Tilapia in Banana Curry
This is one of those few recipes where having a lot of ingredients really works. I’m usually a fan of simple, but the complexity (in terms of number of ingredients) of this one really pays off in the flavor.
The banana curry can be made separately and put over foods other than fish. This recipe also works well as a vegetarian recipe if you substitute firm tofu for the tilapia. I’ll re-post that variation of this recipe later today with instructions for working with tofu.
Ingredients
- 1 teaspoon peanut oil
- 1 large banana, peeled and halved lengthwise
- 1/4 cup diced onion
- 2 tablespoons of fresh ginger, peeled and minced
- 2 tablespoons of diced carrots
- 2 tablespoons of diced celery
- 1 tablespoon red curry paste
- 3 tablespoons of brown sugar
- 4 cups of coconut milk
- 1/2 cup fresh basil, chopped
- 1/2 cup fresh cilantro, chopped
- 2 tablespoons of lemongrass
- 4 tilapia filet (or any white fish)
- kosher salt and black pepper
Directions
- Heat the peanut oil and brown the banana halves over high heat for 30 seconds per side.
- Chop the bananas coarsely and transfer to a saucepan.
- Add the onion, ginger, carrots, celery, curry paste, brown sugar, coconut milk, basil, cilantro, and lemongrass and bring to a boil.
- Reduce heat to medium and reduce liquid by half, stirring often with a wooden spoon (about 45 minutes).
- Meanwhile, preheat the oven to 425 degrees.
- Lightly salt and pepper the tilapia filets.
- When the sauce is finished, transfer it to a blender and pulse until smooth. Return to the saucepan on low heat to keep warm.

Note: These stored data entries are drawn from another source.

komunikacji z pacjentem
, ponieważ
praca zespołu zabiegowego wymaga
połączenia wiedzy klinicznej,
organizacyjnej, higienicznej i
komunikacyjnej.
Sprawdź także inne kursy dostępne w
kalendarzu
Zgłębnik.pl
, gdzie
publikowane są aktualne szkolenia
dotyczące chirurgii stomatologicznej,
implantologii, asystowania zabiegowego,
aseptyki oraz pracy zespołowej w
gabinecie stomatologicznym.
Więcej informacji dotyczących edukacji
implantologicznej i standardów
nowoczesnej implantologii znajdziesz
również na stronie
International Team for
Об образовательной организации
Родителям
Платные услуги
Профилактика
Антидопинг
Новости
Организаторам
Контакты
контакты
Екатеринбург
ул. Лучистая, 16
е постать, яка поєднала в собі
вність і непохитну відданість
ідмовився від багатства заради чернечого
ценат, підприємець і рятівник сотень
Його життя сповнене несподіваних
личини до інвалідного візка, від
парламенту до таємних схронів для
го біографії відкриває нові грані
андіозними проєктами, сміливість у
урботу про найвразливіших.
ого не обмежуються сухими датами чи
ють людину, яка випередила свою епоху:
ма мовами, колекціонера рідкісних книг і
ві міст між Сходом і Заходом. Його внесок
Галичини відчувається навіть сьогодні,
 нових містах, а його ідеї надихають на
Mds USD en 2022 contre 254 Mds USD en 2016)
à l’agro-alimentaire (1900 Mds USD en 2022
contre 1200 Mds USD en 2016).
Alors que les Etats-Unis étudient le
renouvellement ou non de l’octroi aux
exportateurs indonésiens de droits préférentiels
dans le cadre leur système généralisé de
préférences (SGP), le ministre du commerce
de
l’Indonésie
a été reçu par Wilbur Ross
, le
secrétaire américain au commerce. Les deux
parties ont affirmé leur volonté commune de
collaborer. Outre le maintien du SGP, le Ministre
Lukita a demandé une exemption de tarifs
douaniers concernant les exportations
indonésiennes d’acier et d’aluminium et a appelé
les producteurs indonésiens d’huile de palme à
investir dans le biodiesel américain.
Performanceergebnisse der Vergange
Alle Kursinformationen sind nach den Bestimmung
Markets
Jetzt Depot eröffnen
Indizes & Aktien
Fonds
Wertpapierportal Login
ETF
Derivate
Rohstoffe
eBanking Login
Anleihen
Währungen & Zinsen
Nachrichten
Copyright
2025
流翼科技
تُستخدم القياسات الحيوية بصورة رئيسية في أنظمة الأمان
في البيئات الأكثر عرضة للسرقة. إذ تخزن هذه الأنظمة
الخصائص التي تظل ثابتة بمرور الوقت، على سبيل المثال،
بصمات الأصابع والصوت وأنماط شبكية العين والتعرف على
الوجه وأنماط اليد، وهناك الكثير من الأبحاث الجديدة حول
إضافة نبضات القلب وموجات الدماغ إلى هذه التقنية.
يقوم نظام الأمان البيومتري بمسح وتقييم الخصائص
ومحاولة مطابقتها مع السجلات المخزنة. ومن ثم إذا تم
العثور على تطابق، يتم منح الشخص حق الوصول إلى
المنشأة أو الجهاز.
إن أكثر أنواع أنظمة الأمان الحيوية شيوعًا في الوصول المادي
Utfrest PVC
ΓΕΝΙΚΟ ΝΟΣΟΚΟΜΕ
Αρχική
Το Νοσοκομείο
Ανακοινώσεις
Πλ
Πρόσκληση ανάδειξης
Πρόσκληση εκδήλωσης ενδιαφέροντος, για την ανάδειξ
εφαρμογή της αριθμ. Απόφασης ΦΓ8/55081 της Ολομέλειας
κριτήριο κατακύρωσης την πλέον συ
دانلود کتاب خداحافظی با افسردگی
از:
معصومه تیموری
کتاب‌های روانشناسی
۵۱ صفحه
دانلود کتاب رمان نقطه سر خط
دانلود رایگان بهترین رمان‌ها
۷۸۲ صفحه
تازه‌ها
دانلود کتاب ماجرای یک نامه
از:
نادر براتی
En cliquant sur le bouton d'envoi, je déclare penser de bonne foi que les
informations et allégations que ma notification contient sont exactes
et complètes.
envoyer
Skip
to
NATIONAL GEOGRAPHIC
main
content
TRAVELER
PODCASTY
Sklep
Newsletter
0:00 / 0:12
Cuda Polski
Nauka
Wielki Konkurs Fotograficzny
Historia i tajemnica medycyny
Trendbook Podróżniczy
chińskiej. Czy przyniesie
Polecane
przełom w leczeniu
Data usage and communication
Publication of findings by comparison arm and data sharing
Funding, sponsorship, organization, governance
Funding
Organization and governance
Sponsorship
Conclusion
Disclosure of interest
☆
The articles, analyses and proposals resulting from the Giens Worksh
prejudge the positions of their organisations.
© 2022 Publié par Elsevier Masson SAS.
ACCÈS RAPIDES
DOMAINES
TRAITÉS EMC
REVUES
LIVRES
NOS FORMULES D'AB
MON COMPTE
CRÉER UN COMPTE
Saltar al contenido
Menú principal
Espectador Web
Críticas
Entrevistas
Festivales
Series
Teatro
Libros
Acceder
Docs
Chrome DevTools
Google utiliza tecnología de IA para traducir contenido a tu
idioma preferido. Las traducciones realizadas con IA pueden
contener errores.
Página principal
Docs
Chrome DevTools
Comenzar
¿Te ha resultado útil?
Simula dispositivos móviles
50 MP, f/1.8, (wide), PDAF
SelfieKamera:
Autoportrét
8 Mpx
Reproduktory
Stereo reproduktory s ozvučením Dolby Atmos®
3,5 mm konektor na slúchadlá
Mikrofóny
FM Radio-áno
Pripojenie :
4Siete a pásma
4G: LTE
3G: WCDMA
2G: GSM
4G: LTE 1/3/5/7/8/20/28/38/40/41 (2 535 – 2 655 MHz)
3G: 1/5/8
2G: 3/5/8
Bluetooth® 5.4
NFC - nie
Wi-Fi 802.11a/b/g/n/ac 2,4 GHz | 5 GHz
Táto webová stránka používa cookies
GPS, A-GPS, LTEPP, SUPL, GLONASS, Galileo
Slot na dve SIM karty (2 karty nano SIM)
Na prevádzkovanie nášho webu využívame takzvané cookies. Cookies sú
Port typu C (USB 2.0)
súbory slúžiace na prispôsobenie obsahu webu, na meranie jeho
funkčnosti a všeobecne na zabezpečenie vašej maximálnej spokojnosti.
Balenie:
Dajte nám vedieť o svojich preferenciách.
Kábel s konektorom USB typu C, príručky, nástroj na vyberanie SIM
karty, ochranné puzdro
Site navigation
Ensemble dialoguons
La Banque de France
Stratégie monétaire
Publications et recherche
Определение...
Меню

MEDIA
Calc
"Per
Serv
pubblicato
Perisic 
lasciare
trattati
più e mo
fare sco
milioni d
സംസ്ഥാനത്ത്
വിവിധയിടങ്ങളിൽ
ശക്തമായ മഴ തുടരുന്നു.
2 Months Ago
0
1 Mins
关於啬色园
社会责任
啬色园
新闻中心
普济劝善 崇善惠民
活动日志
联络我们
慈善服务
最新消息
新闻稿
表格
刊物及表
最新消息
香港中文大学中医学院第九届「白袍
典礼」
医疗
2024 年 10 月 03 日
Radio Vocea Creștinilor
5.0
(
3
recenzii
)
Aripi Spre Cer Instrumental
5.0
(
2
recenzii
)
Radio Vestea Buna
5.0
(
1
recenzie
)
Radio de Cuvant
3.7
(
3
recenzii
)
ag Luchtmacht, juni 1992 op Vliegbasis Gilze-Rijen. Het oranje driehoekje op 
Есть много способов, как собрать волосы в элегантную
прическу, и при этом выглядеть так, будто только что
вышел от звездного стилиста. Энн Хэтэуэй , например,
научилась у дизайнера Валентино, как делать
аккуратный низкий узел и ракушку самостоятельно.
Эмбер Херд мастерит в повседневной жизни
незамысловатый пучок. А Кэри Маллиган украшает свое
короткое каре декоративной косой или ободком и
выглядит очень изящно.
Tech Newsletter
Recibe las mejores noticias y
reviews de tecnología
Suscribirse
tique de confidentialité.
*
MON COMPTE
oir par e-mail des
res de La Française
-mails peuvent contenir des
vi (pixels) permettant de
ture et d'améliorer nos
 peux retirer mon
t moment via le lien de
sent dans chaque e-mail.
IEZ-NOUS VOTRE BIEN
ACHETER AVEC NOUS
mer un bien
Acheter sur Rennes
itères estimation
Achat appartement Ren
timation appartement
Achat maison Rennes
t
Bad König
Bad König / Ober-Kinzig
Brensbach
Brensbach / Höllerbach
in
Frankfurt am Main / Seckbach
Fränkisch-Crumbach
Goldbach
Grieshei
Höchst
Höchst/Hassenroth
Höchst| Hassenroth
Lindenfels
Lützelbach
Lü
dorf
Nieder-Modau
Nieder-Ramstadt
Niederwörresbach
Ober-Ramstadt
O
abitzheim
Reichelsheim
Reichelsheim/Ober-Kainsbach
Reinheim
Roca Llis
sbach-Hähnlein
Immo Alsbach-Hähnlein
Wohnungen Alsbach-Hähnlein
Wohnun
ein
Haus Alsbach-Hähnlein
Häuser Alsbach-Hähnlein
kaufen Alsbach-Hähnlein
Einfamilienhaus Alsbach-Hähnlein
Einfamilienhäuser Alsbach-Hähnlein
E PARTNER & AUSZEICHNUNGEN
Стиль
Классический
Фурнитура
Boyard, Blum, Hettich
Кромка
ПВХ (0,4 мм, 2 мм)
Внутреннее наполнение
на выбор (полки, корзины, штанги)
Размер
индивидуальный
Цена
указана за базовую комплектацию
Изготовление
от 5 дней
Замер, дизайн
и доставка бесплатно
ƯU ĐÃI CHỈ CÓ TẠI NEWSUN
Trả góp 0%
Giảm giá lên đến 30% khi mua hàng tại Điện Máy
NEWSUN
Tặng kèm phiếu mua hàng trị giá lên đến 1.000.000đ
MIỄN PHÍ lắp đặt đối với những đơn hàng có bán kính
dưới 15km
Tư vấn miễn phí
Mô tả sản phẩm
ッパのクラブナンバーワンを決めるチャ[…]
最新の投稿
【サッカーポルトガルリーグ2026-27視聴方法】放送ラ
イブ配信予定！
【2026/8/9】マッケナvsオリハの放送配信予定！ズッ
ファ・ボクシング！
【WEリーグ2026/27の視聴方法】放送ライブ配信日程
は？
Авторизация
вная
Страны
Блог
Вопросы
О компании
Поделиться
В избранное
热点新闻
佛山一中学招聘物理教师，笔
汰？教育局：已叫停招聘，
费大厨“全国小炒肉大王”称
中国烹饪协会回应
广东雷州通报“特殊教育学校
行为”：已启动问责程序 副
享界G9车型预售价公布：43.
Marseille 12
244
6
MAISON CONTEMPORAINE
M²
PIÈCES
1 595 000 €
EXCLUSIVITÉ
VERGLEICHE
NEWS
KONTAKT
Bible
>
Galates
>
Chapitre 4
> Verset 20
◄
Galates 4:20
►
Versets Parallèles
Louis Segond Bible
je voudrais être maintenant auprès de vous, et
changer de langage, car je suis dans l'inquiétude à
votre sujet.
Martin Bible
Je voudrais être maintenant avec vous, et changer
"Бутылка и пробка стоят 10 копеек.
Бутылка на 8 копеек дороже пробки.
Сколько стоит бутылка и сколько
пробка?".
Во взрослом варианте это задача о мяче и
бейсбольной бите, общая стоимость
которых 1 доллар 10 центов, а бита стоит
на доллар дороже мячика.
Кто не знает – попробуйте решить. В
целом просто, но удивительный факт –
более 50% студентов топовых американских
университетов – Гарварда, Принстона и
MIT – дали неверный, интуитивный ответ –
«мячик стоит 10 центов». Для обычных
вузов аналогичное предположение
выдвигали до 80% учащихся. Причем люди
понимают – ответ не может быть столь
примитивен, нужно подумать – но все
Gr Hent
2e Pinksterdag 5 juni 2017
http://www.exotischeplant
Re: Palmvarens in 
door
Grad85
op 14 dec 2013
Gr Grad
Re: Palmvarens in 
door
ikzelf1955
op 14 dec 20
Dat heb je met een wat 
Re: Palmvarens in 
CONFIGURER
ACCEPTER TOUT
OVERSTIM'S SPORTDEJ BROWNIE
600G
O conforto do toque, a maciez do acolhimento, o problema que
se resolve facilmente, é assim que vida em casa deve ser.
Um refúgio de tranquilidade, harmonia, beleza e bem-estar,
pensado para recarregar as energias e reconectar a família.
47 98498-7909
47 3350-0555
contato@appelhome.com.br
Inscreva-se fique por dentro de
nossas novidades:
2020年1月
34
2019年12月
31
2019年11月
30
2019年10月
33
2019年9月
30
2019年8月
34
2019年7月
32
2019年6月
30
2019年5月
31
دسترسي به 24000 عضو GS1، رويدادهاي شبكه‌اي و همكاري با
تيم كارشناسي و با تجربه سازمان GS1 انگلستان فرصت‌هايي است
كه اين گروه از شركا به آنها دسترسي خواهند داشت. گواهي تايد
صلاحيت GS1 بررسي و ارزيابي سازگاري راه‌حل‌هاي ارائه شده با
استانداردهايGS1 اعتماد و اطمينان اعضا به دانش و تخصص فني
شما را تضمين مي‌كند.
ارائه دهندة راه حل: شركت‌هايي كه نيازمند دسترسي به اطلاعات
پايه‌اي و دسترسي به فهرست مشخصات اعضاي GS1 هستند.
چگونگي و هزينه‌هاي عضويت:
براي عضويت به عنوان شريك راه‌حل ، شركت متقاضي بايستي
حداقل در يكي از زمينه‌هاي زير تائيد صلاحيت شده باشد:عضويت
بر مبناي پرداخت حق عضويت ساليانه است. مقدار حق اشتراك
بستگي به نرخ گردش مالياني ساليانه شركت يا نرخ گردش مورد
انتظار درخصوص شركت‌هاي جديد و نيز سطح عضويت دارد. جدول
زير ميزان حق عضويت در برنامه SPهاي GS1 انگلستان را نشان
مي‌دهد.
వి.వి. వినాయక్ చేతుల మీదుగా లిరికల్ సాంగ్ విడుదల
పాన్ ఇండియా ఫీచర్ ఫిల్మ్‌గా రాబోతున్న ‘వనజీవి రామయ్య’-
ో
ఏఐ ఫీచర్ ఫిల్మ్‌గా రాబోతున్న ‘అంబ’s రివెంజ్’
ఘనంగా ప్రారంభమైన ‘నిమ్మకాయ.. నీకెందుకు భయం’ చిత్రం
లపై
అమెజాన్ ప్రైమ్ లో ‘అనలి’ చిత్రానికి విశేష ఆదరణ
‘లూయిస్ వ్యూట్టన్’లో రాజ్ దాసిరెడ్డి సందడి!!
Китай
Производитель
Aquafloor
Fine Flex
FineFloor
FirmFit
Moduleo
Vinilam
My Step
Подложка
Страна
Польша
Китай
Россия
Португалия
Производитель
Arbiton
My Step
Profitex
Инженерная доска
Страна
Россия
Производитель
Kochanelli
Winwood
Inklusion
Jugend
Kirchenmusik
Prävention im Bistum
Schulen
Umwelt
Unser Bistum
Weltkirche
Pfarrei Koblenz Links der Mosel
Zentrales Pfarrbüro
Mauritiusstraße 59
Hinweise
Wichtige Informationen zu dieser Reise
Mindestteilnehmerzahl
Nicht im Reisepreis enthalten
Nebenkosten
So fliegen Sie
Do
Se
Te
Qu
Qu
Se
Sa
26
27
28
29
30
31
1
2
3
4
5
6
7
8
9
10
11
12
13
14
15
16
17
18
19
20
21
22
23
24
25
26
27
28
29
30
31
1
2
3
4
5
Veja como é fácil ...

- Bake the fish for 10 minutes.
- Transfer the fish to warmed plates and top with banana curry sauce.
How Not to Screw It Up
- Bananas turn mushy when you saute them, but it’s a necessary step to bring out richer flavors which you want transferred to the curry. They don’t need more than 30 seconds since you’re on high heat, so be careful. Otherwise, you’ll be scraping burned banana mush from your nice pans.
- When you buy coconut milk, be sure the buy the one that comes in the cans. There are two ways that coconut milk is sold in stores: canned for cooking (found in the aisle where other Thai food ingredients are sold) and bottled as a non-dairy milk alternative (sold where other nut-based milks are sold). The canned version still has the coconut cream which is essential for the thick texture of curries (well, thicker than your breakfast cereal) as well as contains fewer additives. The non-dairy, milk substitute coconut milk will results in a far thinner version of the curry with less flavor.
- It’s best to heat the pan to high heat before you add the bananas. This way, all 30 seconds are spent sauteing the banana and not wasted waiting for heat in the pan.
- Keep stirring the curry every 5 minutes or so. It keeps the heavier ingredients from falling to the bottom of the pan and burning.
- This recipe is especially nice when you put some kind of sauteed greens on the plate, top with the fish, and then top it all with the curry.